Parfois, l’un de nous prend de l’avance, lui plutôt en montée, moi, plutôt en descente, mais nous retrouvons toujours un peu plus loin, au moins au ravitaillement, et partons ensemble.
Il est « du coin », et lors de nos échanges sur ce que nous pensons du tracé, il confirme mon impression qu’il doit être possible de faire mieux par endroits. La longue piste forestière puis le bitume ? Il y a un sentier qui arrive directement sur le ravito, ça passait par là, avant… Ah… bon… Il partage mon sentiment de lassitude face à certaines longueurs.
Pas question de se poser trop longtemps aux ravitaillements, malgré la gentillesse des bénévoles et l’acchalandage bien fourni, un peu de pasta-soupe et l’on repart.
Plus de 110km parcourus, je ne comprends toujours pas comment cette course a pu être comparée à l’Echappée Belle, ni même que l’on puisse attribuer le qualificatif « technique » aux sentiers empruntés.
Si une bonne partie des sentier présentent des petites pierres qui peuvent rouler sous les pieds, on est là sur ce que l’on peut attendre typiquement d’un trail en moyenne montagne, à mon sens.
C’est d’ailleurs une excuse de moins à mon ralentissement retentissant 😀
La montée à l’Archas nous parait durer une éternité, mais ce ne sera rien comparé à la descente. A petit rythme, mais en limitant au maximum les pauses et en papotant, nous arrivons en petit groupe de 6 ou 7 au sommet. Les derniers décamètres sont raides, mais rien de compliqué.

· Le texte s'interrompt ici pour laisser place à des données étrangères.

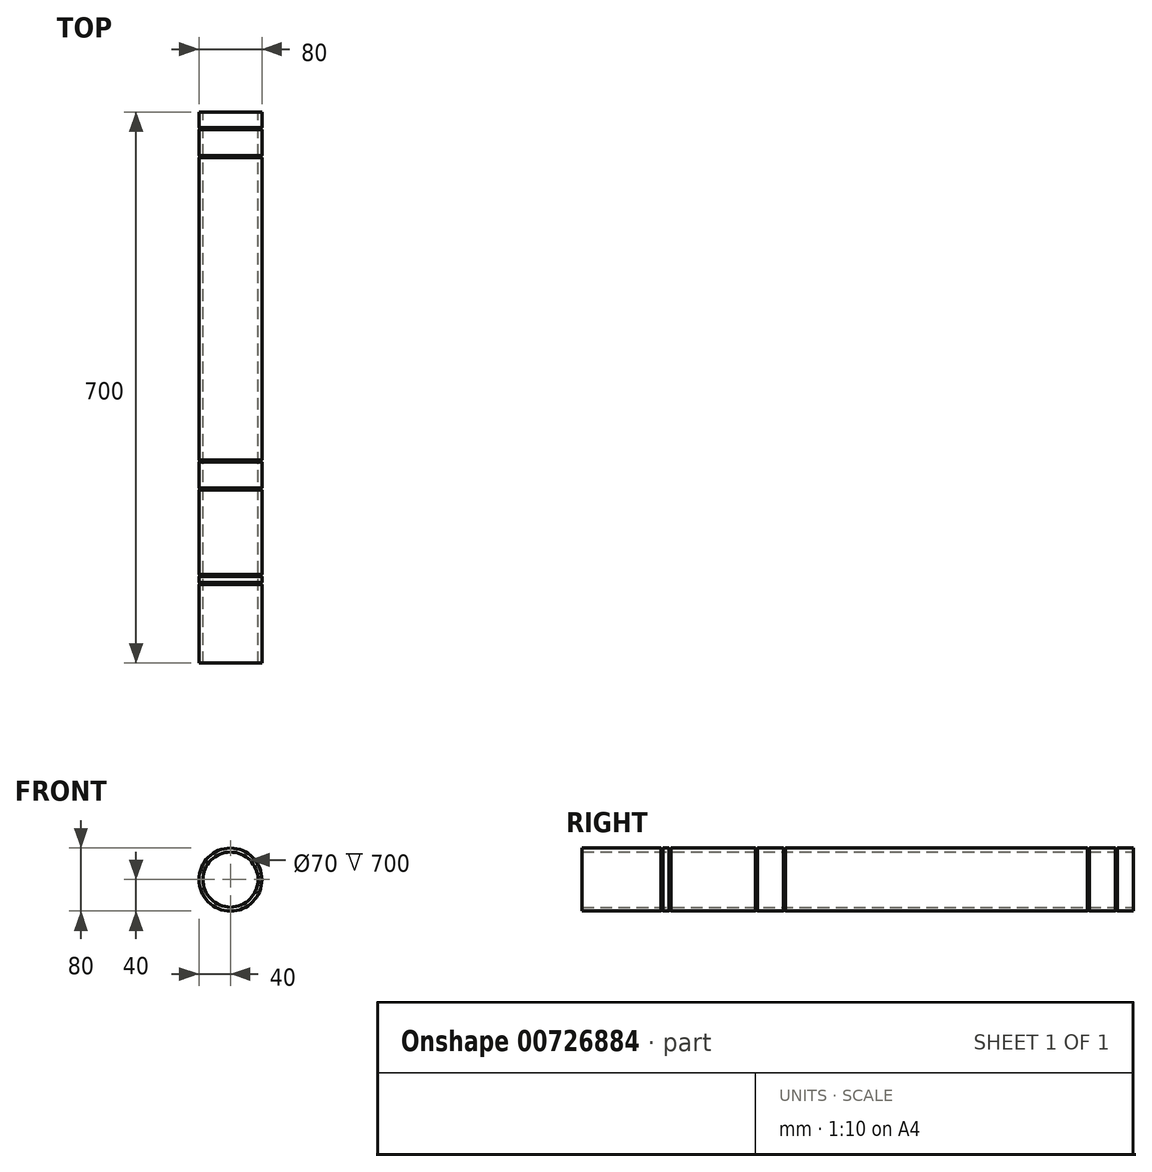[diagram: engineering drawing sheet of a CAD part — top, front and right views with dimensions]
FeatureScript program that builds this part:
annotation { "Feature Type Name" : "Feature", "Feature Type Description" : "" }
export const myFeature = defineFeature(function(context is Context, id is Id, definition is map)
    precondition{}
    {
        {
            var Q0;
            Q0=qCreatedBy(makeId("Front.planeOp"),FACE);
            var sketch = newSketch(context, id + "F0", { "sketchPlane" : qUnion([Q0])});
            skCircle(sketch, "E0", {"center": v(0, 0) * mm, "radius": 40 * mm});
            skCircle(sketch, "E1", {"center": v(0, 0) * mm, "radius": 35 * mm});
            skSolve(sketch);
        }
        {
            var Q0;
            Q0=makeQuery(id+"F0.imprint","IMPRINT",FACE,{"disambiguationData":[TD([[makeQuery(id+"F0.imprint","IMPRINT",EDGE,{"derivedFrom":sQuery(id+"F0.wireOp",EDGE,"E0")}),1.0]])]});
            extrude(context, id + "F1", {"entities" : qUnion([Q0]), "depth" : 700 * mm, "offsetDistance" : 25 * mm});
        }
        {
            var Q0;
            Q0=qCreatedBy(makeId("Front.planeOp"),FACE);
            cPlane(context, id + "F2", {"entities" : qUnion([Q0]), "cplaneType" : CPlaneType.OFFSET, "offset" : 20 * mm, "width" : 150 * mm, "height" : 150 * mm});
        }
        {
            var Q0;
            Q0=qCreatedBy(id+"F2.planeOp",FACE);
            var sketch = newSketch(context, id + "F3", { "sketchPlane" : qUnion([Q0])});
            skCircle(sketch, "E2", {"center": v(0, 0) * mm, "radius": 39.15 * mm});
            skCircle(sketch, "E3", {"center": v(0, 0) * mm, "radius": 44 * mm});
            skSolve(sketch);
        }
        {
            var Q0;
            Q0 = qSketchRegion(id + "F3", true);
            extrude(context, id + "F4", {"entities" : qUnion([Q0]), "operationType" : NewBodyOperationType.REMOVE, "depth" : 2.5 * mm, "offsetDistance" : 25 * mm});
        }
        {
            var Q0;
            Q0=qCreatedBy(id+"F2.planeOp",FACE);
            cPlane(context, id + "F5", {"entities" : qUnion([Q0]), "cplaneType" : CPlaneType.OFFSET, "offset" : 35.5 * mm, "width" : 150 * mm, "height" : 150 * mm});
        }
        {
            var Q0;
            Q0=qCreatedBy(id+"F5.planeOp",FACE);
            var sketch = newSketch(context, id + "F6", { "sketchPlane" : qUnion([Q0])});
            skCircle(sketch, "E4", {"center": v(0, 0) * mm, "radius": 39.15 * mm});
            skCircle(sketch, "E5", {"center": v(0, 0) * mm, "radius": 42.5 * mm});
            skSolve(sketch);
        }
        {
            var Q0;
            Q0 = qSketchRegion(id + "F6", true);
            extrude(context, id + "F7", {"entities" : qUnion([Q0]), "operationType" : NewBodyOperationType.REMOVE, "depth" : 2.5 * mm, "offsetDistance" : 25 * mm});
        }
        {
            var Q0;
            Q0=qCreatedBy(id+"F5.planeOp",FACE);
            cPlane(context, id + "F8", {"entities" : qUnion([Q0]), "cplaneType" : CPlaneType.OFFSET, "offset" : 444.5 * mm, "width" : 150 * mm, "height" : 150 * mm});
        }
        {
            var Q0;
            Q0=qCreatedBy(id+"F8.planeOp",FACE);
            cPlane(context, id + "F9", {"entities" : qUnion([Q0]), "cplaneType" : CPlaneType.OFFSET, "offset" : 20 * mm, "oppositeDirection" : true, "width" : 150 * mm, "height" : 150 * mm});
        }
        {
            var Q0;
            Q0=qCreatedBy(id+"F9.planeOp",FACE);
            var sketch = newSketch(context, id + "F10", { "sketchPlane" : qUnion([Q0])});
            skCircle(sketch, "E6", {"center": v(0, 0) * mm, "radius": 39.15 * mm});
            skCircle(sketch, "E7", {"center": v(0, 0) * mm, "radius": 42.5 * mm});
            skSolve(sketch);
        }
        {
            var Q0;
            Q0 = qSketchRegion(id + "F10", true);
            extrude(context, id + "F11", {"entities" : qUnion([Q0]), "operationType" : NewBodyOperationType.REMOVE, "oppositeDirection" : true, "depth" : 2.5 * mm, "offsetDistance" : 25 * mm});
        }
        {
            var Q0;
            Q0=qCreatedBy(id+"F9.planeOp",FACE);
            cPlane(context, id + "F12", {"entities" : qUnion([Q0]), "cplaneType" : CPlaneType.OFFSET, "offset" : 35.5 * mm, "oppositeDirection" : true, "width" : 150 * mm, "height" : 150 * mm});
        }
        {
            var Q0;
            Q0=qCreatedBy(id+"F12.planeOp",FACE);
            var sketch = newSketch(context, id + "F13", { "sketchPlane" : qUnion([Q0])});
            skCircle(sketch, "E8", {"center": v(0, 0) * mm, "radius": 39.15 * mm});
            skCircle(sketch, "E9", {"center": v(0, 0) * mm, "radius": 42.5 * mm});
            skSolve(sketch);
        }
        {
            var Q0;
            Q0 = qSketchRegion(id + "F13", true);
            extrude(context, id + "F14", {"entities" : qUnion([Q0]), "operationType" : NewBodyOperationType.REMOVE, "oppositeDirection" : true, "depth" : 2.5 * mm, "offsetDistance" : 25 * mm});
        }
        {
            var Q0;
            Q0=qCreatedBy(makeId("Front.planeOp"),FACE);
            cPlane(context, id + "F15", {"entities" : qUnion([Q0]), "cplaneType" : CPlaneType.OFFSET, "offset" : 590 * mm, "width" : 150 * mm, "height" : 150 * mm});
        }
        {
            var Q0;
            Q0=qCreatedBy(id+"F15.planeOp",FACE);
            var sketch = newSketch(context, id + "F16", { "sketchPlane" : qUnion([Q0])});
            skCircle(sketch, "E10", {"center": v(0, 0) * mm, "radius": 39.15 * mm});
            skCircle(sketch, "E11", {"center": v(0, 0) * mm, "radius": 44 * mm});
            skSolve(sketch);
        }
        {
            var Q0;
            Q0 = qSketchRegion(id + "F16", true);
            extrude(context, id + "F17", {"entities" : qUnion([Q0]), "operationType" : NewBodyOperationType.REMOVE, "oppositeDirection" : true, "depth" : 2.5 * mm, "offsetDistance" : 25 * mm});
        }
        {
            var Q0;
            Q0=qCreatedBy(id+"F15.planeOp",FACE);
            cPlane(context, id + "F18", {"entities" : qUnion([Q0]), "cplaneType" : CPlaneType.OFFSET, "offset" : 10 * mm, "width" : 150 * mm, "height" : 150 * mm});
        }
        {
            var Q0;
            Q0=qCreatedBy(id+"F18.planeOp",FACE);
            var sketch = newSketch(context, id + "F19", { "sketchPlane" : qUnion([Q0])});
            skCircle(sketch, "E12", {"center": v(0, 0) * mm, "radius": 39.15 * mm});
            skCircle(sketch, "E13", {"center": v(0, 0) * mm, "radius": 44 * mm});
            skSolve(sketch);
        }
        {
            var Q0;
            Q0 = qSketchRegion(id + "F19", true);
            extrude(context, id + "F20", {"entities" : qUnion([Q0]), "operationType" : NewBodyOperationType.REMOVE, "oppositeDirection" : true, "depth" : 2.5 * mm, "offsetDistance" : 25 * mm});
        }
    });
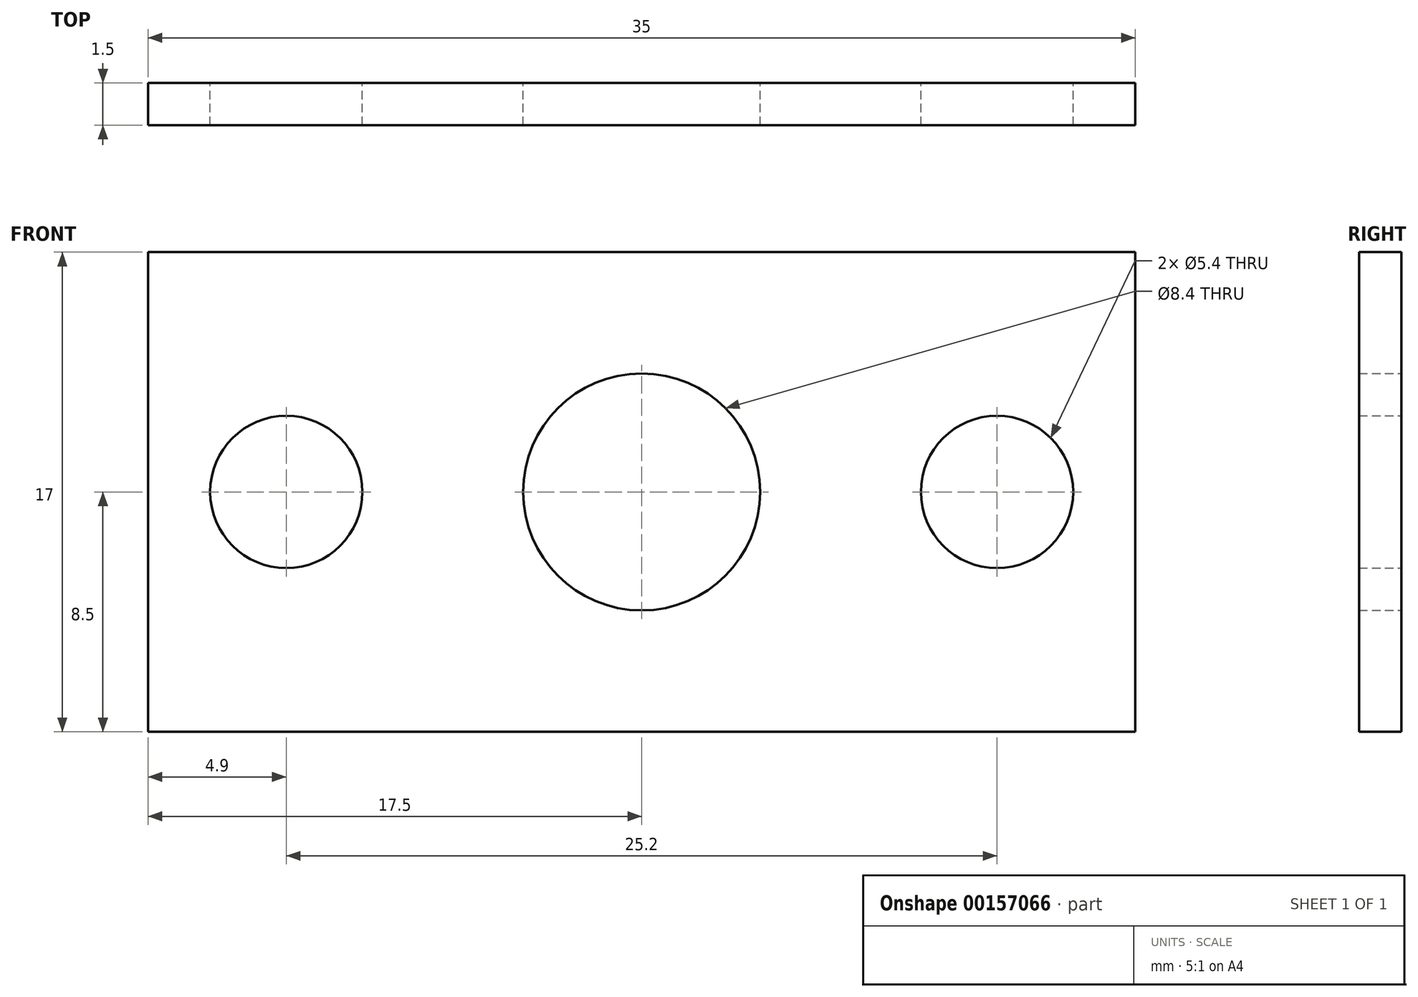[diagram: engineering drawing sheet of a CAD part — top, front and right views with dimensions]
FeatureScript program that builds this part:
annotation { "Feature Type Name" : "Feature", "Feature Type Description" : "" }
export const myFeature = defineFeature(function(context is Context, id is Id, definition is map)
    precondition{}
    {
        {
            var Q0;
            Q0=qCreatedBy(makeId("Front.planeOp"),FACE);
            var sketch = newSketch(context, id + "F0", { "sketchPlane" : qUnion([Q0])});
            skLineSegment(sketch, "E0.bottom", {"start": v(-17.5, -8.5) * mm, "end": v(17.5, -8.5) * mm});
            skLineSegment(sketch, "E0.top", {"start": v(-17.5, 8.5) * mm, "end": v(17.5, 8.5) * mm});
            skLineSegment(sketch, "E0.left", {"start": v(-17.5, -8.5) * mm, "end": v(-17.5, 8.5) * mm});
            skLineSegment(sketch, "E0.right", {"start": v(17.5, -8.5) * mm, "end": v(17.5, 8.5) * mm});
            skPoint(sketch, "E0.middle", {"position": v(0, 0) * mm});
            skCircle(sketch, "E1", {"center": v(0, 0) * mm, "radius": 4.2 * mm});
            skCircle(sketch, "E2", {"center": v(12.6, 0) * mm, "radius": 2.7 * mm});
            skCircle(sketch, "E3.MirrorC", {"center": v(-12.6, 0) * mm, "radius": 2.7 * mm});
            skSolve(sketch);
        }
        {
            var Q0;
            Q0 = qSketchRegion(id + "F0", true);
            extrude(context, id + "F1", {"entities" : qUnion([Q0]), "depth" : 1.5 * mm});
        }
    });
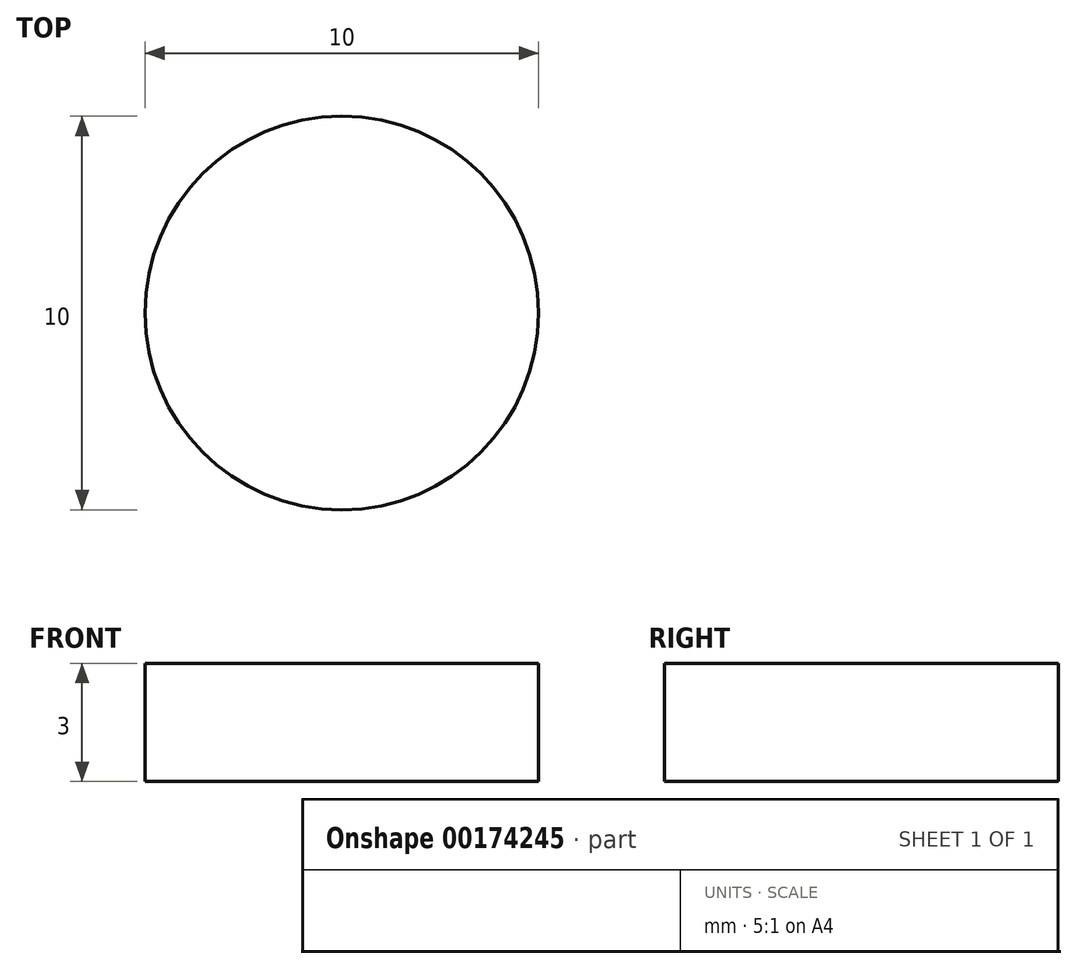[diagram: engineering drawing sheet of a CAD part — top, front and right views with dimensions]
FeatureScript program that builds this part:
annotation { "Feature Type Name" : "Feature", "Feature Type Description" : "" }
export const myFeature = defineFeature(function(context is Context, id is Id, definition is map)
    precondition{}
    {
        {
            var Q0;
            Q0=qCreatedBy(makeId("Top.planeOp"),FACE);
            var sketch = newSketch(context, id + "F0", { "sketchPlane" : qUnion([Q0])});
            skCircle(sketch, "E0", {"center": v(0, 0) * mm, "radius": 5 * mm});
            skSolve(sketch);
        }
        {
            var Q0;
            Q0 = qSketchRegion(id + "F0", true);
            extrude(context, id + "F1", {"entities" : qUnion([Q0]), "depth" : 3 * mm});
        }
    });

Puis nous découvrons la descente hors sentier vers la Colmiane, le dernier ravitaillement, et c’est alors l’incompréhension. Cette nouveautée, ce tracé hors sentier, était sensé être bénéfique aux coureurs, proposé en alternative à un sentier « trop raide ».
Celui ci n’est pas « trop raide », mais je cherche encore la simplicité et le confort pour des coureurs avec 120km dans les jambes. Outre l’attention nécessaire pour suivre le balisage, il faut lever les jambes, faire attention à ne pas glisser dans l’herbe humide, passer de gradin en gradin, tournicoter entre pierres et végétation… On avance pas ! Et on ne prend aucun plaisir.
C’est pourtant typiquement le genre de chose qui m’amuse d’habitude, mais placer ça au 120ème quand on est « fraccass », après une très grande première partie de parcours très roulante qui nous a épuisé, je ne comprends pas ! Et je ne suis pas le seul : autours de moi, même combat.
Ce sera même une question réccurente à l’espace repos / repas à l’arrivée: « vous en avez pensé quoi, de la dernière descente ?! »
Une fois le hors sentier terminé, le caractère interminable de cette fin de parcours ne prend pas fin pour autant. Longue est la suite sur une sente peu entretenue, puis une piste, puis l’environnement de la station de ski, puis un sentier plus raide pour atteindre finalement St Martin Vésubie. Il faut dire que la descente finalement, depuis le Mont Archas, fait aux alentours de 1 500 m !
L’arrivée
Je passe la ligne d’arrivée vers 3 h du matin. Des bénévoles aiguillent en ville toute la nuit. Si à cette heure le public est évidemment absent, les lance-flames sont là, comme à au départ, pour mettre l’ambiance.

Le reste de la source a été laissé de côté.